The July C-130BZ flight to and from the Caribbean island republic of Cuba was part of SA Air Force (SAAF) force preparation, the reply to a Parliamentary question has revealed.
Defence and Military Veterans Minister Nosiviwe Mapisa-Nqakula told Democratic Alliance (DA) MP Kobus Marais in a written response to questions regarding the flight “the main aim was to attend to SANDF members who had completed training in Cuba and had to be repatriated all their luggage using the C-130 aircraft (sic)”.
“It was,” the minister told Marais “financially prudent to transport the Cuban contingent’s luggage as it were destined to the same place (sic) instead of flying the aircraft empty on the way to Cuba”.
She gave the cost of the flight as R3 325 825,20 (part of force preparation); fuel and handling R1 685 267.51 and the total cost as the same amount with R5 311 091,71 given in brackets with no explanation but presumably the total cost when adding flying hours to fuel and handling. By defenceWeb’s sums those two add up to R5 011 092,71 and not the R5 311 092,71 given in the Ministerial response which also confirmed there was only “freight” aboard the ageing airlifter which apparently brought back to South Africa the personal effects of SANDF members who completed studies in various military and other disciplines in Cuba.
The “luggage” referred to by the Minister was apparently domestic and other appliances bought in South Africa by Cuban military technicians deployed to repair and maintain older SA Army vehicles as part of Operation Thusano. According to Afrikaans weekly Rapport the Cubans flew back to their island home commercially on holiday at a cost of R3,2 million, apparently also borne by the South African Department of Defence and Military Veterans.
Another twist to the Cuba/South Africa military co-operation has come to light on an aviation chatroom where posters revealed a chartered SAA Airbus A340 flew from OR Tambo International to Havana via Accra last week. Aboard, according to Rapport, were 340 SANDF personnel going to study in Cuba as part of the military co-operation and exchange agreement between the two countries. Studies include various fields of medicine, flight training, specific engineering disciplines and artisans in various fields.
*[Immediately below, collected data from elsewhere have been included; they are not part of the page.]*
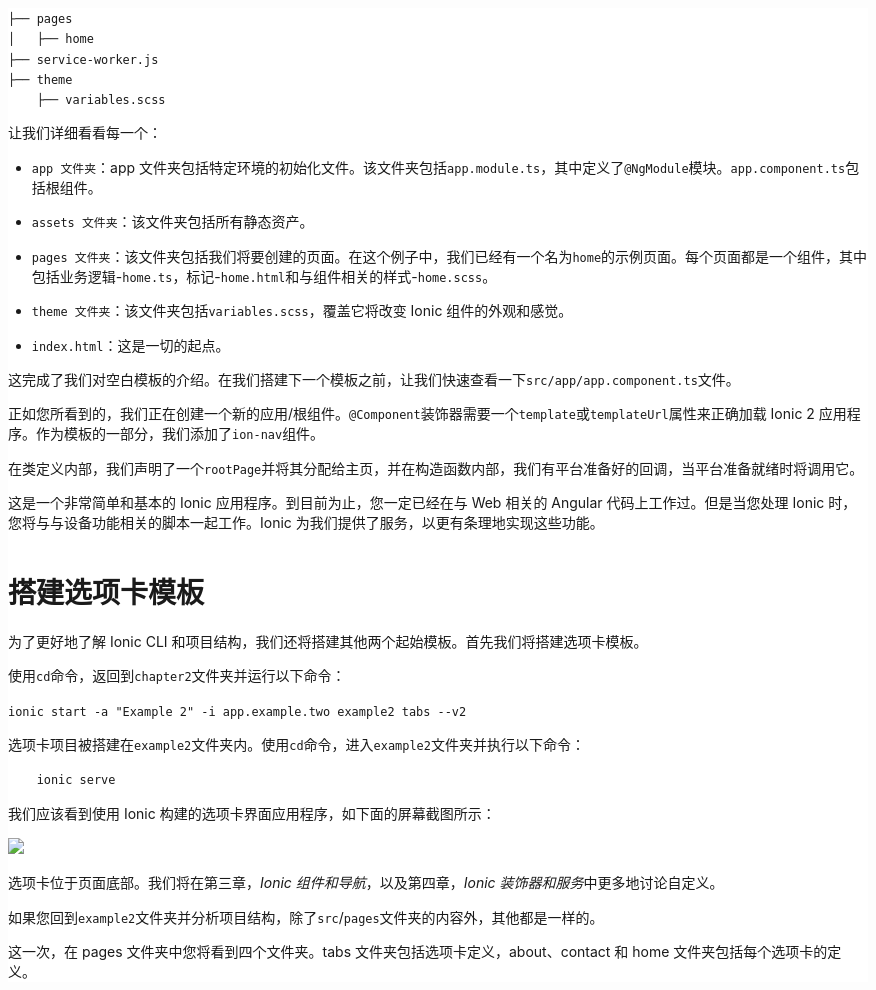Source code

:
 ```html
├── pages 
│   ├── home 
├── service-worker.js 
├── theme 
    ├── variables.scss

```

让我们详细看看每一个：

+   `app 文件夹`：app 文件夹包括特定环境的初始化文件。该文件夹包括`app.module.ts`，其中定义了`@NgModule`模块。`app.component.ts`包括根组件。

+   `assets 文件夹`：该文件夹包括所有静态资产。

+   `pages 文件夹`：该文件夹包括我们将要创建的页面。在这个例子中，我们已经有一个名为`home`的示例页面。每个页面都是一个组件，其中包括业务逻辑-`home.ts`，标记-`home.html`和与组件相关的样式-`home.scss`。

+   `theme 文件夹`：该文件夹包括`variables.scss`，覆盖它将改变 Ionic 组件的外观和感觉。

+   `index.html`：这是一切的起点。

这完成了我们对空白模板的介绍。在我们搭建下一个模板之前，让我们快速查看一下`src/app/app.component.ts`文件。

正如您所看到的，我们正在创建一个新的应用/根组件。`@Component`装饰器需要一个`template`或`templateUrl`属性来正确加载 Ionic 2 应用程序。作为模板的一部分，我们添加了`ion-nav`组件。

在类定义内部，我们声明了一个`rootPage`并将其分配给主页，并在构造函数内部，我们有平台准备好的回调，当平台准备就绪时将调用它。

这是一个非常简单和基本的 Ionic 应用程序。到目前为止，您一定已经在与 Web 相关的 Angular 代码上工作过。但是当您处理 Ionic 时，您将与与设备功能相关的脚本一起工作。Ionic 为我们提供了服务，以更有条理地实现这些功能。

# 搭建选项卡模板

为了更好地了解 Ionic CLI 和项目结构，我们还将搭建其他两个起始模板。首先我们将搭建选项卡模板。

使用`cd`命令，返回到`chapter2`文件夹并运行以下命令：

```html
ionic start -a "Example 2" -i app.example.two example2 tabs --v2

```

选项卡项目被搭建在`example2`文件夹内。使用`cd`命令，进入`example2`文件夹并执行以下命令：

```html
    ionic serve

```

我们应该看到使用 Ionic 构建的选项卡界面应用程序，如下面的屏幕截图所示：

![](https://github.com/OpenDocCN/freelearn-html-css-zh/raw/master/docs/lrn-ionic-2e/img/00026.jpeg)

选项卡位于页面底部。我们将在第三章，*Ionic 组件和导航*，以及第四章，*Ionic 装饰器和服务*中更多地讨论自定义。

如果您回到`example2`文件夹并分析项目结构，除了`src`/`pages`文件夹的内容外，其他都是一样的。

这一次，在 pages 文件夹中您将看到四个文件夹。tabs 文件夹包括选项卡定义，about、contact 和 home 文件夹包括每个选项卡的定义。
That flight, which returned to South Africa with about 250 Cubans aboard, reportedly cost R14 million according to Rapport. SANDF spokesman Brigadier General Mafi Mgobozi confirmed to the newspaper flight expenses were approved by the National Treasury. He also confirmed the passengers as being both Cuban and South African military personnel along with “a group of recruits” going to Cuba for officer training.
The July passing out and graduation parades of SANDF members in Cuba was attended by SANDF Chief, General Solly Shoke.
He was present at the José Marti Military Technical Institute in Havana where 10 SANDF members graduated in air traffic control, technical aviation, technical armaments and technical radio courses. Shoke’s second stop was the José Maceo Inter-Arms School in Santiago de Cuba where another 10 SANDF officers graduated after completing a three year specialised technical tank training and tank transporter operations course.
The third and final graduation ceremony was at the General Maximo Gomez Revolutionary Armed Forces Academy where 13 SANDF officers completed the Defence and Security Programme (SDSP) as well as the Joint Senior Command and Staff Programme (JSCSP). Both programmes last a year with students tutored in strategic operations. Seven SANDF officers, all colonels and captains (SAN) attended the Defence and Security Programme.